The Woman Next Door (French: La Femme d'à côté) is a 1981 French romantic drama film directed by François Truffaut. Reminiscent of the medieval legend of Tristan and Iseult but set among young middle-class people in a provincial city, it tells the story of a fatal romance between a loving husband (Gérard Depardieu) and the attractive woman (Fanny Ardant) who moves in next door. The last of Truffaut's serious films, being followed by the more light-hearted Vivement dimanche!, it was the 39th highest-grossing film of the year, with a total of 1,087,600 admissions in France.[2]
Plot
Bernard lives happily with his wife Arlette and young son Thomas in a village outside Grenoble. One day a married couple, Philippe and Mathilde, move into the house next door. Bernard and Mathilde are shocked at meeting each other because years before, when both single, they had a stormy affair that ended painfully. At first Bernard avoids Mathilde, until a chance meeting in a supermarket reawakens long-buried passions and soon, while openly good neighbours, in secret they pursue an affair. Though both find the strain of living their normal family and working lives unbearable, it is Bernard who cracks first.
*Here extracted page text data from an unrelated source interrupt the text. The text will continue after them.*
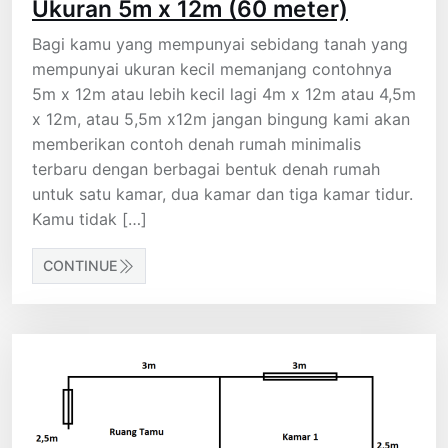
Ukuran 5m x 12m (60 meter)
Bagi kamu yang mempunyai sebidang tanah yang
mempunyai ukuran kecil memanjang contohnya
5m x 12m atau lebih kecil lagi 4m x 12m atau 4,5m
x 12m, atau 5,5m x12m jangan bingung kami akan
memberikan contoh denah rumah minimalis
terbaru dengan berbagai bentuk denah rumah
untuk satu kamar, dua kamar dan tiga kamar tidur.
Kamu tidak […]
CONTINUE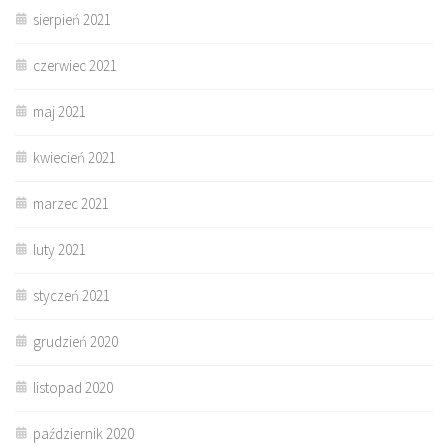
sierpień 2021
czerwiec 2021
maj 2021
kwiecień 2021
marzec 2021
luty 2021
styczeń 2021
grudzień 2020
listopad 2020
październik 2020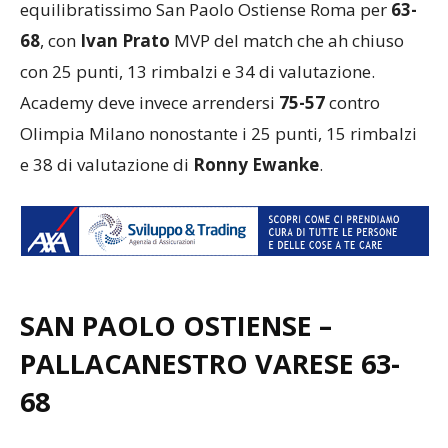
equilibratissimo San Paolo Ostiense Roma per
63-
68
, con
Ivan Prato
MVP del match che ah chiuso
con 25 punti, 13 rimbalzi e 34 di valutazione.
Academy deve invece arrendersi
75-57
contro
Olimpia Milano nonostante i 25 punti, 15 rimbalzi
e 38 di valutazione di
Ronny Ewanke
.
SAN PAOLO OSTIENSE –
PALLACANESTRO VARESE
63-
68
After publicly revealing his violent passion for Mathilde at a garden party, he keeps away from her and the two households try to get on with their lives. But the rejected Mathilde then cracks and, after publicly collapsing at the tennis club, is hospitalised with depression. When she is released, she finds that to get far away from Bernard her husband has moved them out of the village. One night Bernard is woken by a banging shutter on the empty house next door and gets up to investigate. In the house, he spots Mathilde in the darkness. After they have made love on the bare floor, taking a gun out of her handbag she shoots first him and then herself.